Portion of highway dedicated to Varners

Photo by Kristen Ralph

Photo by Kristen Ralph

COVINGTON -- A father and son who each provided leadership to Newton County were honored with a lasting memorial at Tuesday night's Board of Commissioners meeting.

State Sen. John Douglas, R-Social Circle, and state Rep. Doug Holt, R-Social Circle, were on hand to present resolutions passed by the Senate recognizing the contributions of the late Chairman Roy Varner and his son, former Chairman Aaron Varner, and dedicating a portion of Ga. Highway 36 as the Roy & Aaron Varner Highway.

Douglas, who did not seek re-election to the District 17 Senate seat and whose term ends in December, said the presentation would likely be his last official function before the Board of Commissioners, "so I can't think of a better way than what we are here to do tonight."

Douglas described Roy Varner, who died in June at the age of 86, as a man who helped modernize Newton County over a short period of time.
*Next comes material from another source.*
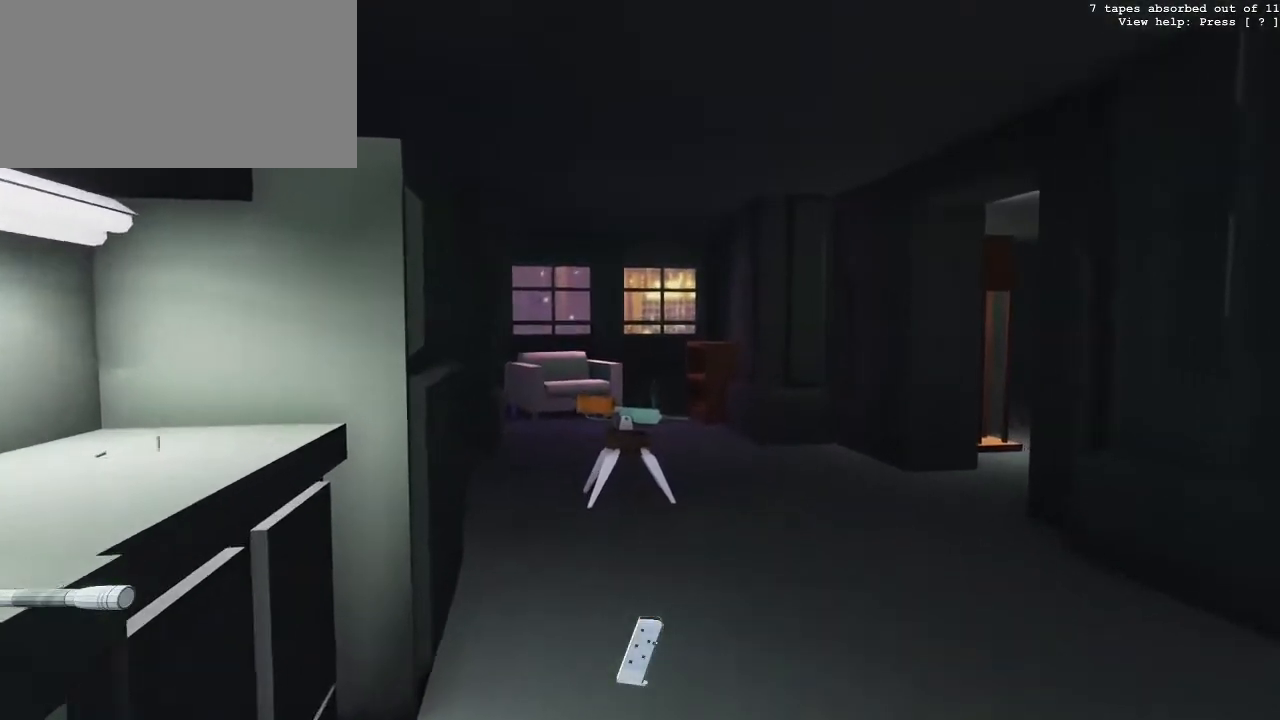
{"keys": ["g"], "mouse": [], "events": [[167, "g", "down"], [200, "w", "up"]]}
Douglas read a portion of the resolution honoring Roy Varner, noting, however, that "there's no way we could really put into words the meaning that he had in this county."

The resolution commended Roy Varner's 16 years of service to Newton County, recognizing the construction of Cornish Creek Reservoir, construction of the Bypass Road, and purchase of modern equipment for the roads department in order to improve road maintenance among his most notable achievements. In addition, Varner was praised for providing fire trucks and firefighters for each district in the county, constructing a new animal control facility, building a new jail and establishing a retirement system for all county employees.
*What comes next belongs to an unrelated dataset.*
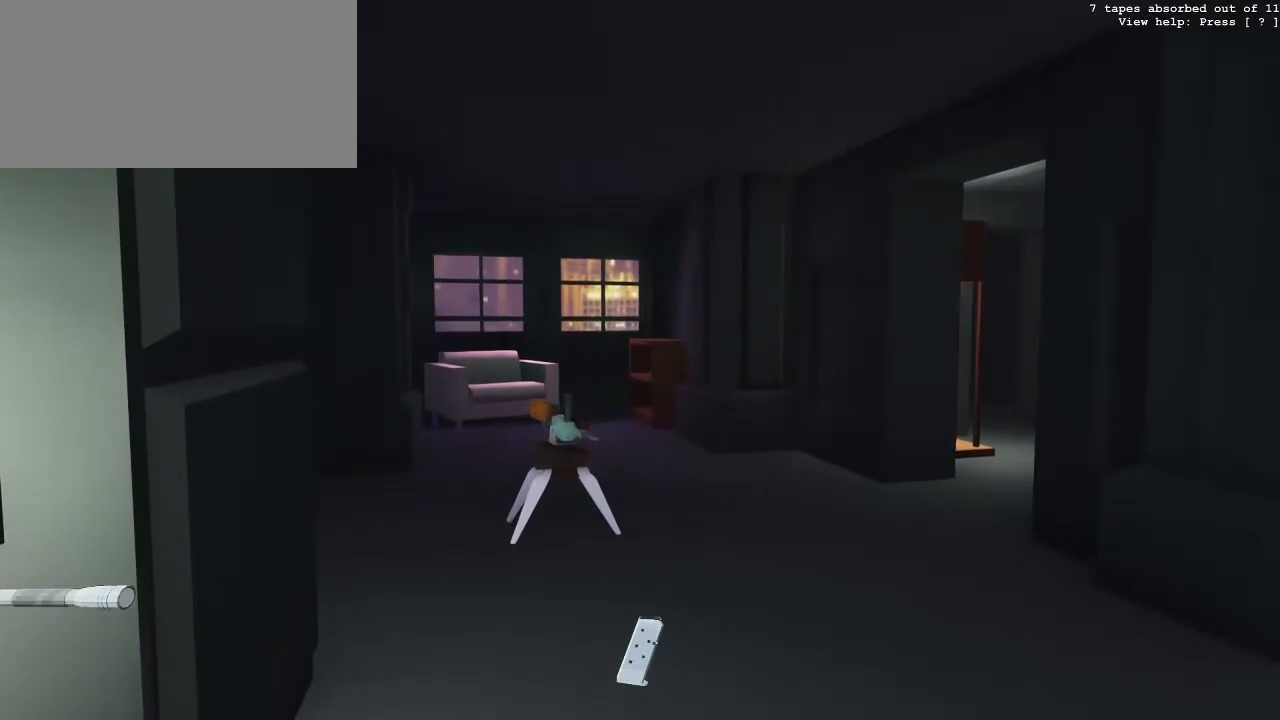
{"keys": ["g"], "mouse": [], "events": []}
Holt also had words of praise for Roy Varner, recalling how, shortly after Holt was elected, Varner had taken time to ensure that the county he loved was in good hands.

Holt said the two met to talk at the Newton County Library where Varner gave him a short course in Newton County governance.

"Water is the key, and he helped me understand that really well," Holt said, adding, "He just wanted to be sure he was passing the baton to the next generation of legislators to take care of Newton County."

Holt said Aaron Varner exhibited the same stewardship for Newton County as his father. Holt read a portion of the resolution recognizing Aaron Varner's contributions to the county, noting that during his term of office Aaron Varner's administration adopted a comprehensive plan for future growth, establishing development regulations and strengthening zoning ordinances. In addition, under Aaron Varner's leadership, the county "adopted impact fees; reduced the gross millage rate for maintenance and operations; constructed an administration building with special local option sales tax funds which was finished on time and under budget; promoted the establishment of Georgia Perimeter College in Newton County; realigned, resurfaced, and made intersection improvements on over 184 roads; approved and budgeted 72 deputy sheriffs and staff, 85 new correctional officers, and 59 full-time firefighters; and built five fully staffed fire stations."

Aaron Varner and family members then unveiled one of the signs that will be placed along a portion of Ga. Highway 36. Varner thanked elected officials for the recognition for himself and his father. He added that his father had not intended to make Newton County his home, but he met "the love of his life" in Newton County and made his home in the county he came to love dearly.